**PROVIDED TEXT**
──────────────────────────────

The PCAD 10-second pointing stability performance is measured by
calculating the RMS attitude control error (1-axis) within successive
10 second intervals. The attitude control error is simply the
difference between the ideal (commanded) dither pattern and the actual
measured attitude. Flight data show that 95% of the RMS error
measurements are less than 0.06′′ (pitch) and 0.07′′ (yaw). Systematic offsets are not included in this term.
Table 5.1: Aspect System Requirements and Performance
| Description | Requirement | Actual |
| Celestial location | 1.0′′ (RMS radius) | 0.5′′ |
| Image reconstruction | 0.5′′ (RMS diameter) | 0.3′′ |
| Absolute celestial pointing | 30.0′′ (99.0%, radial) | 6.0′′ |
| PCAD 10 sec pointing
stability | 0.12′′ (95% RMS) | 0.06 ′′ (pitch) |
| 0.07′′ (yaw) |
In addition to the four key performance requirements listed in
Table 5.1 we also measure the relative astrometric accuracy
which is achieved with Chandra data. This refers to the residual astrometric
offsets assuming that the X-ray coordinates have been registered using
well-characterized counterparts of several X-ray sources in the field. The most
comprehensive dataset for measuring relative astrometry is based on the
900 ksec ACIS-I observation of the Orion Nebula. The members of COUP (Chandra
Orion Ultradeep Project) have kindly provided us with a data file for over 1300
X-ray sources listing the offset from a 2MASS counterpart and the off-axis
angle3.
The left plot of Figure 5.5 shows a scatter plot of offset
(arcsec) versus off-axis angle (arcmin). The right side of the figure shows
cumulative histograms of the fraction of sources with relative offset below the
specified value. This is broken into bins of off-axis angle as listed in the
plot. In the "on-axis" (0 - 2′) bin, 90% of sources have offsets less
than 0.22′′. After, accounting for the ∼ 0.08′′ RMS uncertainty in
2MASS coordinates, this implies the intrinsic 90% limit is 0.15′′. See
http://www.ipac.caltech.edu/2mass/releases/allsky/doc/.
Figure 5.5: Left: scatter plot of offset (arcsec) versus off-axis angle (arcmin)
for sources in the ultra-deep ACIS-I Orion observation. Right: cumulative histograms of the fraction of sources with relative offset below the
specified value.
5.4.2 On-Board Acquisition and Tracking
As described in Section 5.8, in normal operations, the
ACA is used to acquire and track stars and fiducial lights.
Occasional failures in
acquisition and difficulties in tracking are expected due to
uncertainties in star position and magnitude, the presence of spoiler stars, CCD dark
current noise (see Section 5.6.3), and other factors.
Table 5.2 summarizes success statistics for
star acquisition and tracking4.

──────────────────────────────

**INFORMATION SUPPLIED**
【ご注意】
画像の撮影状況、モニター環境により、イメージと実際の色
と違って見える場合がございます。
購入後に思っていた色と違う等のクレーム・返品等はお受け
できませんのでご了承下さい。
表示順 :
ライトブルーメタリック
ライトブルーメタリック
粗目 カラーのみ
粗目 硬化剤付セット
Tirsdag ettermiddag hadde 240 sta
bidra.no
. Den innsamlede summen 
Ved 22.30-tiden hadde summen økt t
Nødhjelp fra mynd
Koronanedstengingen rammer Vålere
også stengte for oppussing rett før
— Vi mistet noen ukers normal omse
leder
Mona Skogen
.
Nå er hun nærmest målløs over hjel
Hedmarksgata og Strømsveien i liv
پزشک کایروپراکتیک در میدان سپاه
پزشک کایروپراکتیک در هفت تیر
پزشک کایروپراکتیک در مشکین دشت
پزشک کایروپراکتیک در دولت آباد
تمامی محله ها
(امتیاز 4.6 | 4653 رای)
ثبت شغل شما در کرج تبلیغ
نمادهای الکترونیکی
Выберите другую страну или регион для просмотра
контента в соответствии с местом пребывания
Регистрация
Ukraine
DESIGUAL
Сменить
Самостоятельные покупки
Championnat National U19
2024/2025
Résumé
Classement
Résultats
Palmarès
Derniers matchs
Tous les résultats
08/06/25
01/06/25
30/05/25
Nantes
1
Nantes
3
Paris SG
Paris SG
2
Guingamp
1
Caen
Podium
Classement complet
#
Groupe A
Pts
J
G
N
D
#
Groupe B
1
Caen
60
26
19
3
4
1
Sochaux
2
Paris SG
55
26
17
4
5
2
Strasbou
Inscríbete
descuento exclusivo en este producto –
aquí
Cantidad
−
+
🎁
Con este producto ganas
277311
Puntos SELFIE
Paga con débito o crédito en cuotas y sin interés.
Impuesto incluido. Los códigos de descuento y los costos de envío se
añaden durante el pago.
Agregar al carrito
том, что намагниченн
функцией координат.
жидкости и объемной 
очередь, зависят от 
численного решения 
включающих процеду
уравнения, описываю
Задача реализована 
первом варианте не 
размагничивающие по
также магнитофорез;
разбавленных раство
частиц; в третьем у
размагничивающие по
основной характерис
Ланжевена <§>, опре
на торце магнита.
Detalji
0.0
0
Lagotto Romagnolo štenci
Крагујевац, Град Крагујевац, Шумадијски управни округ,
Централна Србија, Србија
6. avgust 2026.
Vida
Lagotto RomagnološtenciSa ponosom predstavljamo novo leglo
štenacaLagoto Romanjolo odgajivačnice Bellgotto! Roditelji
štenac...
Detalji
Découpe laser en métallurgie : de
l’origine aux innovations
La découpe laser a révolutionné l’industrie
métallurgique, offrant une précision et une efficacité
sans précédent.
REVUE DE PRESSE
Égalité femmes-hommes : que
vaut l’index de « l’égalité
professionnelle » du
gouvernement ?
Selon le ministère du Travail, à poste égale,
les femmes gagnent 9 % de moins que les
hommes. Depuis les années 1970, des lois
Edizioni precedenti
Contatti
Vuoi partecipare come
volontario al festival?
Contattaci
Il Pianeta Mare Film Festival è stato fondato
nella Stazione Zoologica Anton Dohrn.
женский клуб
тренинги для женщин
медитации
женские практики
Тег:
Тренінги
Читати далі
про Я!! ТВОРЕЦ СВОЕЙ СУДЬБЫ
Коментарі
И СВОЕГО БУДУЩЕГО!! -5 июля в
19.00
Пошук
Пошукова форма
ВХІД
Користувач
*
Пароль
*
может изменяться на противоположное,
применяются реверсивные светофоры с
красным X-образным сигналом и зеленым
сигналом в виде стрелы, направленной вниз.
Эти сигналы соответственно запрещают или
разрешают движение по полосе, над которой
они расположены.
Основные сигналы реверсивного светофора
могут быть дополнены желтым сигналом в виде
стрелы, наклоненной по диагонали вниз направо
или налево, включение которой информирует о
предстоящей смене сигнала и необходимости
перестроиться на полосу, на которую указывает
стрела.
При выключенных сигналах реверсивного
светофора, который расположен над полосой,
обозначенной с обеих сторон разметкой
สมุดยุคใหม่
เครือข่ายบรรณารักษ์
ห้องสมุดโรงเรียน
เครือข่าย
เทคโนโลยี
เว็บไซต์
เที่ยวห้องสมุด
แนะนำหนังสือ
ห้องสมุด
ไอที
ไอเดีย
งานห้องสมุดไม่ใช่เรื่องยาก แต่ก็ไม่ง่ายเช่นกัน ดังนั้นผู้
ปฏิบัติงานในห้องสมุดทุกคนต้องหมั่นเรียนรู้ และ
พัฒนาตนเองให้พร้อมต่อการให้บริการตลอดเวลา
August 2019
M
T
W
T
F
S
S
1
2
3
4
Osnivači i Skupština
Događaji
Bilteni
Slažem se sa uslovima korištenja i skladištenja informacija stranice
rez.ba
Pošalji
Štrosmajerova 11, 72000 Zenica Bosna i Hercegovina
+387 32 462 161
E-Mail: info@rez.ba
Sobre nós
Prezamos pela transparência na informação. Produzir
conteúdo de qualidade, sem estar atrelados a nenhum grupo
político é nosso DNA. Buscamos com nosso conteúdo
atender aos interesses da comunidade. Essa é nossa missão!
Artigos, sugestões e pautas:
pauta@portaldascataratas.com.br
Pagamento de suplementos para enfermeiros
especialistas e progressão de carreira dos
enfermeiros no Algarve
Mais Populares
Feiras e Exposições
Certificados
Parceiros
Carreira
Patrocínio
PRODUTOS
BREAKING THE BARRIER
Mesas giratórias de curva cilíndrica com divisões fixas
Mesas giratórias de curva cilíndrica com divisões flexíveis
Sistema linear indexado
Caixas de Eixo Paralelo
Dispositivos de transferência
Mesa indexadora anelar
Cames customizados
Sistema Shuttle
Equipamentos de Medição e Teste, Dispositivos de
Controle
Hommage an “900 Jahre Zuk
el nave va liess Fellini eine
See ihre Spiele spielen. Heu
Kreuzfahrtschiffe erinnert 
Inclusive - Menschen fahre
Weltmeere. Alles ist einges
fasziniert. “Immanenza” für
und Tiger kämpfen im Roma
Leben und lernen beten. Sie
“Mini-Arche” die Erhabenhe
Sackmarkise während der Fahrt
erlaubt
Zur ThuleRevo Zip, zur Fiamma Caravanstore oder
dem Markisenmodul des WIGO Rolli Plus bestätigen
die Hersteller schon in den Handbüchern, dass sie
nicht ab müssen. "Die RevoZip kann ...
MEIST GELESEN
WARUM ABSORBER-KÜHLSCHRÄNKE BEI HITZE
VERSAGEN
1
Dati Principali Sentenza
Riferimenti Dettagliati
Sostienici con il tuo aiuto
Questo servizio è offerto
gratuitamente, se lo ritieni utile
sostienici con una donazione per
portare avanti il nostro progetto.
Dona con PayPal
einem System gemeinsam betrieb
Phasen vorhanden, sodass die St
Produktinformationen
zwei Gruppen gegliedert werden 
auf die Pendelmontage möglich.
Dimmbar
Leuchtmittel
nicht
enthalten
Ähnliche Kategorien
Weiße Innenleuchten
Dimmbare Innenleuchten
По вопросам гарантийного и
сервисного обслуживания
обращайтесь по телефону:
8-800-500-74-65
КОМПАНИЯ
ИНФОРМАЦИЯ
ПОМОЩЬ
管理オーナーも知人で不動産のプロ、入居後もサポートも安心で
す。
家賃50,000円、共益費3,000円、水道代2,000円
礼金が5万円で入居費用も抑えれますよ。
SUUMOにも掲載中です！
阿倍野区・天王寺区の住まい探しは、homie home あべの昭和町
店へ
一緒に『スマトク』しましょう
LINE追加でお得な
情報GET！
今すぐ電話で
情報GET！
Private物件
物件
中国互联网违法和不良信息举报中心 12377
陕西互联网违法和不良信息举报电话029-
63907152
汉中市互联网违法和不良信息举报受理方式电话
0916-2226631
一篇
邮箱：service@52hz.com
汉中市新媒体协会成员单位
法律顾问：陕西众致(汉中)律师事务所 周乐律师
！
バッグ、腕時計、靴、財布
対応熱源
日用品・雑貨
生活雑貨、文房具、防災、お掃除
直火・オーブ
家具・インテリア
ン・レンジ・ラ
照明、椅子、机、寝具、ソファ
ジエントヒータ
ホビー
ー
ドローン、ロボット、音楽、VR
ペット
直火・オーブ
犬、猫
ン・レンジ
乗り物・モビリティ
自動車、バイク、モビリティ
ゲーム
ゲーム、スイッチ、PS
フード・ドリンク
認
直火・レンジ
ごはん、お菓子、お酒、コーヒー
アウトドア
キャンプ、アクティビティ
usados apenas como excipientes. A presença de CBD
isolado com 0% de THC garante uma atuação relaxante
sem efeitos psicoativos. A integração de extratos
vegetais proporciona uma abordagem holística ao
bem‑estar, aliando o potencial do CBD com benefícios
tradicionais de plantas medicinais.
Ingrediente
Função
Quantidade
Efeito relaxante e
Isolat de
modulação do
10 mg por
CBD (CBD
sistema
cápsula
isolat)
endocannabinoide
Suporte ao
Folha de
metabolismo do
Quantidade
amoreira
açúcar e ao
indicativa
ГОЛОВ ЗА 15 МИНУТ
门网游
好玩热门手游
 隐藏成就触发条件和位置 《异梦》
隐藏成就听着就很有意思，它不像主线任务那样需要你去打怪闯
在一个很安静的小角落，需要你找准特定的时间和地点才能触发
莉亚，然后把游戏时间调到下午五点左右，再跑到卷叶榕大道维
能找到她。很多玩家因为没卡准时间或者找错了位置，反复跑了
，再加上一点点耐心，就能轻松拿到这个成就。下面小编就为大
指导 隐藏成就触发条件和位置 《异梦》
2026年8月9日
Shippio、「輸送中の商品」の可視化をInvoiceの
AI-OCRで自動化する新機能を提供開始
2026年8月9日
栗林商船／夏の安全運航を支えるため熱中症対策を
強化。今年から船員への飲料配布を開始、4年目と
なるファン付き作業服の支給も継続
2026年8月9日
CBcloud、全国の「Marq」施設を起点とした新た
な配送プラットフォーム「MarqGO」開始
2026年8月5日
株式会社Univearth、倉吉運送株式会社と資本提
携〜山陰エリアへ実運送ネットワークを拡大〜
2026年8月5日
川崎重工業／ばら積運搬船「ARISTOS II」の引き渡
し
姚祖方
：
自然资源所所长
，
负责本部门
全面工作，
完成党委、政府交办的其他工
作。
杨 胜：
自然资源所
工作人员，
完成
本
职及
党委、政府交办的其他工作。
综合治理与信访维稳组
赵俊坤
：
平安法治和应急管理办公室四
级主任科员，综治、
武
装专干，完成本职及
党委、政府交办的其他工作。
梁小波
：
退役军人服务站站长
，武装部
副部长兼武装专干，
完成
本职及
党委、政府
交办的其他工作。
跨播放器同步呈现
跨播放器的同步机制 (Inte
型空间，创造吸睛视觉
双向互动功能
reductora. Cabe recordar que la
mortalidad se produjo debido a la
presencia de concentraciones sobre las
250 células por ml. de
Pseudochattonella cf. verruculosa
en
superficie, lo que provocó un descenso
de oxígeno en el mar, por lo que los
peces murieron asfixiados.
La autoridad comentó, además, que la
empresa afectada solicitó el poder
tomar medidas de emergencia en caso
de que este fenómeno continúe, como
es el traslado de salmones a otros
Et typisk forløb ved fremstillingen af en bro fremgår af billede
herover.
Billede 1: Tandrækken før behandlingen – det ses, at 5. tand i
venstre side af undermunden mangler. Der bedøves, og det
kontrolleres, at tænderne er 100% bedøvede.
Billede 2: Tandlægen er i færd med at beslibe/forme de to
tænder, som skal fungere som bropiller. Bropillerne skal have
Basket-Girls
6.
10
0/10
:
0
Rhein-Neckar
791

──────────────────────────────

**REQUIRED WORK**
(1) Copy the Chandra pointing passage from "5.4.2 On-Board Acquisition" to "and other factors.", substituting "contaminating stars" for "spoiler stars".
(2) Resume the Chandra pointing passage after its last sentence and extend it.
The entries come from a different source than the Chandra pointing passage.

**RESULTS BY TASK**
(1)
5.4.2 On-Board Acquisition and Tracking
As described in Section 5.8, in normal operations, the
ACA is used to acquire and track stars and fiducial lights.
Occasional failures in
acquisition and difficulties in tracking are expected due to
uncertainties in star position and magnitude, the presence of contaminating stars, CCD dark
current noise (see Section 5.6.3), and other factors.

(2)
Table 5.2: Star Acquisition and Tracking Success
| Catalog Star Magnitude | Acquisition Success
| Tracking Success |
| All stars | 97% | 99% |
| 10.3 - 10.6 mag stars | 83% | 94% |
| 10.6 - 10.9 mag stars | 68% | 85% |
5.5 Heritage
The Chandra aspect camera design is based on the Ball CT-601 star
tracker, which is currently operating on the RXTE mission. The
Chandra IRUs are nearly identical to the SKIRU V IRUs, some 70 of
which have been built by the manufacturer - Kearfott. These IRUs are
similar to those used on CGRO.
5.6 Calibration
5.6.1 Pre-launch calibration
IRU component testing at Kearfott provided calibration data necessary
for accurate maneuvers and for deriving the aspect solution. The key
parameters are the scale factor (arcsec/gyro pulse) and the drift rate
stability parameters. The stability parameters specify how quickly
the gyro readout random-walks away from the true angular
displacement. These terms limit the aspect solution accuracy during
gyro hold observations (Section 5.8.2).
ACA component testing at Ball provided calibration data necessary for
on-orbit pointing control and for post-facto ground processing.
On-orbit, the ACA uses CCD gain factors, the plate scale factor, and
temperature dependent field distortion coefficients to provide the
control system with star positions and brightnesses. In ground
processing, the CXC aspect pipeline makes use of those calibration
data as well as CCD read noise, flat-field maps, dark current maps,
and the camera PSF in order to accurately determine star positions.
5.6.2 Orbital activation and checkout calibration
Orbital activation and checkout of the PCAD occurred during the
first 30 or so days of the Chandra mission. During the first phase
of OAC, before the HRMA sunshade door was opened, it was possible to
use the ACA to observe the fiducial lights (period 1). After the
sunshade door was opened it was possible to fully check the aspect
camera using star light (period 2).
Chandra activation produced the following aspect system calibration data:
- Bias, alignment, scale factor of the CSS and FSS (period 1)
- Coarse gyro bias (period 1)
- ACA CCD dark current map (period 1)
- Fiducial light intensity, image, and centroid at nominal voltage
(periods 1 and 2)
- IRU bias, alignment, scale factor (period 2)
- ACA alignment and field distortion coefficients (period 2)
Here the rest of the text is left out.